Mark Zuckerberg’s vision of a sanitized, hypercapitalist metaverse is likely never to be as compelling or idiosyncratic as VRChat, a virtual reality community that has been home to fans of anime, Furries and a host of other subcultures since 2014. That is my main conclusion from We met in virtual realitythe first documentary entirely shot at VRChat, which premiered today at the Sundance Film Festival.
There’s no way Zuck’s metaverse would allow people to wear protected avatars without paying a ton, attend exotic clubs to receive (or give) virtual dances, or allow users to build whatever they want. VRChat, as he portrays it , is basically a proto-metaverse in which anything is possible. And for many, it served as a key social hub during the pandemic, a place where they can forget about the world, relax with friends, and perhaps find love.
But, of course, such is the nature of virtually every online community. We are social animals – people have always been able to connect with each other through the BBS, IRC, Usenet and the multitude of chat forums and services that inhabited the early internet. I spent most of the 90s hanging out in anime and toy chat rooms, the kinds of places that today’s connected youth would probably find weird. Still, the people I met there helped me survive the worst parts of high school and high school. These relationships, and the internet itself, have shaped me into what I am (for better or worse).

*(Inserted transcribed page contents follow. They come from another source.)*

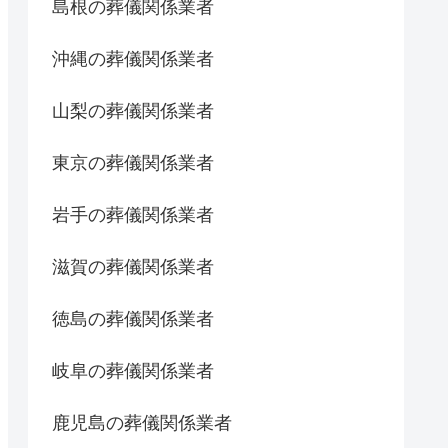
島根の葬儀関係業者
沖縄の葬儀関係業者
山梨の葬儀関係業者
東京の葬儀関係業者
岩手の葬儀関係業者
滋賀の葬儀関係業者
徳島の葬儀関係業者
岐阜の葬儀関係業者
鹿児島の葬儀関係業者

We met in virtual reality proves that the unbridled, experimental sense of the online community is still alive and well today, despite the relentless consolidation of Big Tech. But now, instead of staring at tiny CRT monitors, people are using VR headphones to explore fully realized environments. Hardcore VRChat users are also investing in powerful computing devices as well as upgrades like finger and full body tracking. In the 90s I was grateful to get another 16 MB of RAM so I could have more browser windows open. Today, VRChat believers can communicate in American Sign Language or show their anime avatars their belly dancing skills.
Hunting approaches his subjects through the eyes of an anthropologist, without any judgment of their sometimes ridiculous avatars (do all anime ladies have to have a shiver, Alive or deadbreast physics level?). We met in virtual reality it starts as a relaxed socializing movie – we follow a group of friends as they drink virtual drinks and go for fun rides in roughly made VR cars – but it quickly moves beyond the news of its surroundings. One person credits his VRChat girl for helping them “turn on the sound” after being silent for two years. The exotic performer explains that her ability to dance for people at VRChat helped her grieve over a family tragedy and cope with an attack of alcoholism.

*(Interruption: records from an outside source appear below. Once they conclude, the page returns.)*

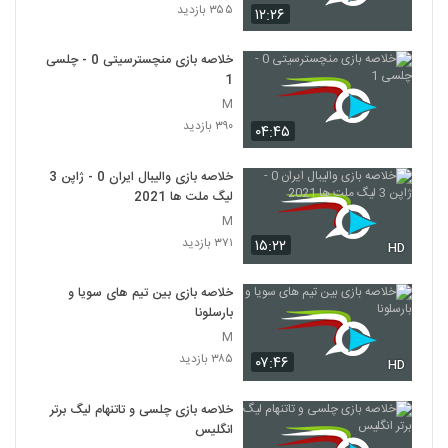
۳۵۵ بازدید
۱۲:۲۶
خلاصه بازی منچسترسیتی 0 - چلسی
1
M
۳۹۰ بازدید
۰۴:۴۵
خلاصه بازی والیبال ایران 0 - ژاپن 3
لیگ ملت ها 2021
M
۳۷۱ بازدید
۱۵:۲۲
HD
خلاصه بازی بین تیم های سویا و
بارسلونا
M
۳۸۵ بازدید
۰۷:۴۶
HD
خلاصه بازی چلسی و تاتنهام لیگ برتر
انگلیس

The film shows how this exotic dancer, a young woman based in the UK, established a romantic relationship with another VRChat user in Miami. These types of cyber relationships are nothing new, but the VR platform has enabled them much more than trading links and memes via IM. They could coexist in space, go on dates to new environments every night. I won’t spoil where things end up for a couple, but I can say it wouldn’t be nearly as effective outside of VR.

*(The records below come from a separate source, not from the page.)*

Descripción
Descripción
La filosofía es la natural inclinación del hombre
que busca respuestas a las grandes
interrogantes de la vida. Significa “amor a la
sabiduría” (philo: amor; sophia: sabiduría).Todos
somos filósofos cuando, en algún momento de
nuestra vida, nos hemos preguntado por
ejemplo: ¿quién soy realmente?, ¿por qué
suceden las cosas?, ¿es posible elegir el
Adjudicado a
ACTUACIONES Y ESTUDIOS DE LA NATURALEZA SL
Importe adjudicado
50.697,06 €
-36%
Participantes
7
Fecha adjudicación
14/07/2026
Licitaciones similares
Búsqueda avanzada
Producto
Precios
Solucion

We met in virtual reality effectively conveys why people would gravitate to VRChat, especially during a pandemic. But that doesn’t completely reflect the wonder of exploring these environments on your own. Seeing people jump on a virtual rollercoaster isn’t nearly as exciting as working, where your entire field of vision is covered and you can easily get dizzy. But I don’t blame Hunting too much; his job was to cook a VR experience so people could enjoy it on a 2D screen, and the film is mostly successful in that regard. The film was shot using a virtual camera that could mimic all the functionality of a typical shooter, from focus points to the aperture level. So, although it was produced in an alien environment that most people are not familiar with, it still seems like a traditional documentary.
Hunting has spent the last few years making VR documentaries, starting with a few short films as well as . It is clear from We met in virtual reality not to come to the community just for the sake of a short story. Instead, he sees humanity behind avatars and virtual connections. These people are not just running away from their lives with VR – their lives are getting richer because of it.